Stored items
◇ ◇ ◇ ◇ ◇
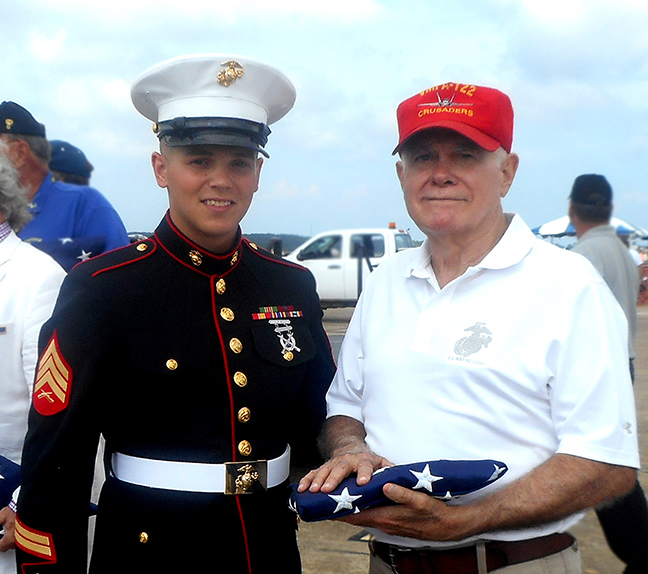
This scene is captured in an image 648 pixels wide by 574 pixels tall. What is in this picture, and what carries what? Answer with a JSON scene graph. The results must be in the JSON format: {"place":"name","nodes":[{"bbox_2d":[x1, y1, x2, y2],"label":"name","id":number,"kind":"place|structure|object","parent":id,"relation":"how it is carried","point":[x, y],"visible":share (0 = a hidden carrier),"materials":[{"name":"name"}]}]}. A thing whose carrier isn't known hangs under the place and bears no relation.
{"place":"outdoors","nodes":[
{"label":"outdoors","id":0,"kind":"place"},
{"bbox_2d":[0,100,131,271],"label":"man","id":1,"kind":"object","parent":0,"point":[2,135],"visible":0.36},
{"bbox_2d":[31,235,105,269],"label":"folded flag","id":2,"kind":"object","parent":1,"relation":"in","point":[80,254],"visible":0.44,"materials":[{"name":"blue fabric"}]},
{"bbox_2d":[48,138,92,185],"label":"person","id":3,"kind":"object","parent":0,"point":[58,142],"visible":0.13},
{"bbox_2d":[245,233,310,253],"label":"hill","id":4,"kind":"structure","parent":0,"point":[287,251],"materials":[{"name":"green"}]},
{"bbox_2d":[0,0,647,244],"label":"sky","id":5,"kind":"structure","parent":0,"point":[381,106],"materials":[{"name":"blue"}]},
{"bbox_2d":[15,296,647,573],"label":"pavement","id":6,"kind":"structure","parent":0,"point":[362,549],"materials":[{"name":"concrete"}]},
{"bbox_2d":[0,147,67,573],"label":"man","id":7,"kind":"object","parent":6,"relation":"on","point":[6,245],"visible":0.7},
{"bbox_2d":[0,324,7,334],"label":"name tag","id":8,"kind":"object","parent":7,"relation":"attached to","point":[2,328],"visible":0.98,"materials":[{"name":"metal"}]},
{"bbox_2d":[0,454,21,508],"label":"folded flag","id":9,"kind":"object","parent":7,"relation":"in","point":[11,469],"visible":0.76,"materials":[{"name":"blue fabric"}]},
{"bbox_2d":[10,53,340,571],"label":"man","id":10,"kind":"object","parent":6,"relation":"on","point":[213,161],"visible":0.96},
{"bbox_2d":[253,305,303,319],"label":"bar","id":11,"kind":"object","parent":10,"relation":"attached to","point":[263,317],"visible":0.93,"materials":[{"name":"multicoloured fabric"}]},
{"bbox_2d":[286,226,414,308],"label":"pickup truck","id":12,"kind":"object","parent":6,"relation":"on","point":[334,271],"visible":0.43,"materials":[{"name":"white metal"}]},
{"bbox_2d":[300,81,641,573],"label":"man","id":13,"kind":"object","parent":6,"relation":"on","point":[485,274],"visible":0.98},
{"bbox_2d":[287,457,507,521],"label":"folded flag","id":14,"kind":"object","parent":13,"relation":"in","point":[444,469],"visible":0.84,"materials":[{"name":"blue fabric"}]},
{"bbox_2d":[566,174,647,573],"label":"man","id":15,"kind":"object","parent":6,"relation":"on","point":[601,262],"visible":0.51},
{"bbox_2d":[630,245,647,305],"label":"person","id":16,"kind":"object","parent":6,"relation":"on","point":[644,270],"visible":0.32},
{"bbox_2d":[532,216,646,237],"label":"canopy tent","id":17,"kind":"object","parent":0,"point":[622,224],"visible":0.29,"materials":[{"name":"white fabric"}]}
◇ ◇ ◇ ◇ ◇
Copy the data above word for word. Pictures stay out.

_WRITTEN ANSWER_:
This scene is captured in an image 648 pixels wide by 574 pixels tall. What is in this picture, and what carries what? Answer with a JSON scene graph. The results must be in the JSON format: {"place":"name","nodes":[{"bbox_2d":[x1, y1, x2, y2],"label":"name","id":number,"kind":"place|structure|object","parent":id,"relation":"how it is carried","point":[x, y],"visible":share (0 = a hidden carrier),"materials":[{"name":"name"}]}]}. A thing whose carrier isn't known hangs under the place and bears no relation.
{"place":"outdoors","nodes":[
{"label":"outdoors","id":0,"kind":"place"},
{"bbox_2d":[0,100,131,271],"label":"man","id":1,"kind":"object","parent":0,"point":[2,135],"visible":0.36},
{"bbox_2d":[31,235,105,269],"label":"folded flag","id":2,"kind":"object","parent":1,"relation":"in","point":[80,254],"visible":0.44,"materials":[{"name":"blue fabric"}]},
{"bbox_2d":[48,138,92,185],"label":"person","id":3,"kind":"object","parent":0,"point":[58,142],"visible":0.13},
{"bbox_2d":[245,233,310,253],"label":"hill","id":4,"kind":"structure","parent":0,"point":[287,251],"materials":[{"name":"green"}]},
{"bbox_2d":[0,0,647,244],"label":"sky","id":5,"kind":"structure","parent":0,"point":[381,106],"materials":[{"name":"blue"}]},
{"bbox_2d":[15,296,647,573],"label":"pavement","id":6,"kind":"structure","parent":0,"point":[362,549],"materials":[{"name":"concrete"}]},
{"bbox_2d":[0,147,67,573],"label":"man","id":7,"kind":"object","parent":6,"relation":"on","point":[6,245],"visible":0.7},
{"bbox_2d":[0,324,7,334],"label":"name tag","id":8,"kind":"object","parent":7,"relation":"attached to","point":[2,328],"visible":0.98,"materials":[{"name":"metal"}]},
{"bbox_2d":[0,454,21,508],"label":"folded flag","id":9,"kind":"object","parent":7,"relation":"in","point":[11,469],"visible":0.76,"materials":[{"name":"blue fabric"}]},
{"bbox_2d":[10,53,340,571],"label":"man","id":10,"kind":"object","parent":6,"relation":"on","point":[213,161],"visible":0.96},
{"bbox_2d":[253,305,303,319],"label":"bar","id":11,"kind":"object","parent":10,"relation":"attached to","point":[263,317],"visible":0.93,"materials":[{"name":"multicoloured fabric"}]},
{"bbox_2d":[286,226,414,308],"label":"pickup truck","id":12,"kind":"object","parent":6,"relation":"on","point":[334,271],"visible":0.43,"materials":[{"name":"white metal"}]},
{"bbox_2d":[300,81,641,573],"label":"man","id":13,"kind":"object","parent":6,"relation":"on","point":[485,274],"visible":0.98},
{"bbox_2d":[287,457,507,521],"label":"folded flag","id":14,"kind":"object","parent":13,"relation":"in","point":[444,469],"visible":0.84,"materials":[{"name":"blue fabric"}]},
{"bbox_2d":[566,174,647,573],"label":"man","id":15,"kind":"object","parent":6,"relation":"on","point":[601,262],"visible":0.51},
{"bbox_2d":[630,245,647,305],"label":"person","id":16,"kind":"object","parent":6,"relation":"on","point":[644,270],"visible":0.32},
{"bbox_2d":[532,216,646,237],"label":"canopy tent","id":17,"kind":"object","parent":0,"point":[622,224],"visible":0.29,"materials":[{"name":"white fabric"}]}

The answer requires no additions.